A Visit from Mars
During my senior year there was a radio program that was remembered for decades! On Sunday evening, October 30, 1938 (Halloween weekend, probably intentionally!) my roommate Oden Pullen and I had gone to the youth meeting at the Methodist church. About the end of the service the fire alarm sounded for the Wilmore volunteer fire department. Oden was a real fire engine fan, so I followed him. The fire was at Wesley Hall, and it finally turned out that a student in that men’s dorm was a “fire bug” and had started a fire in a trash can.
We decided that it was too late to return to the church for the evening service, so we went to our Morrison Hall room and turned on the radio. We quickly heard what seemed to be a news report of a landing of an army from Mars, near Princeton, New Jersey! We listened for a few minutes, and we soon realized that other fellows in the dorm were listening and were frightened! So I turned to another station or two, confident that if this were actual news the other stations would be broadcasting it as well. The other stations had nothing of the sort, so I realized that the invasion from Mars was just a program. I went into the hall and yelled, “Fake! Fake!” and returned to my room and listened to the drama with real interest. Indeed, there were even disclaimers from time to time during the program that this was not an actual event, just a play by Orson Welles entitled “War between the Worlds,” based, I believe, on a previous book by H. G. Wells.

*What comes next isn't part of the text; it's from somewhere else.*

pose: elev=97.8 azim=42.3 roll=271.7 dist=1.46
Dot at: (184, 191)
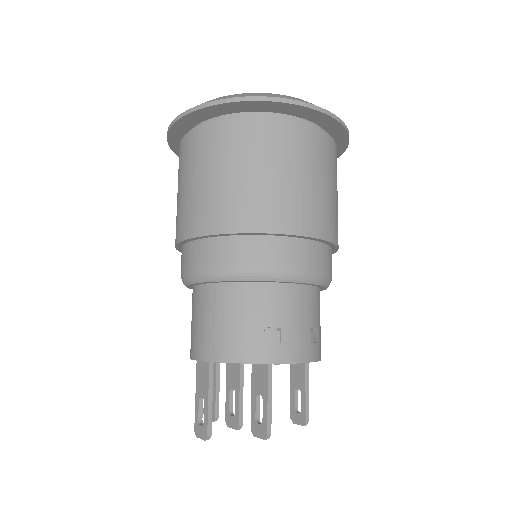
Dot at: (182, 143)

It was only after the program was over that I began to realize that all over the campus kids were scared out of their wits, still thinking that the invasion from Mars was real. Dorothy Best ’41 Rains boyfriend at the time was at Princeton Seminary, and she was almost tearing her hair! The following morning it turned out that thousands of people all across the country had been taken in by the drama, and all sorts of reactions and defense preparations were made in many places. That program surely brought Orson Welles’ name into the spotlight; and the program probably had more repercussions than any other program for years to come.
by Harold Greenlee ’39
A Special Election
In my years in the Asbury College Men’s Glee Club, the annual spring tour was arranged by the business manager, an elected member of the glee club. During each spring tour the business manager was elected for the following year. Our 1938 tour included a concert in The People’s Church in Toronto, Ontario, where Oswald J. Smith was pastor. Our next concert was in London, Ontario, and it was there that I was elected business manager for the following year. As a result, I am probably the only person ever elected outside the United States to an office in an Asbury College student organization.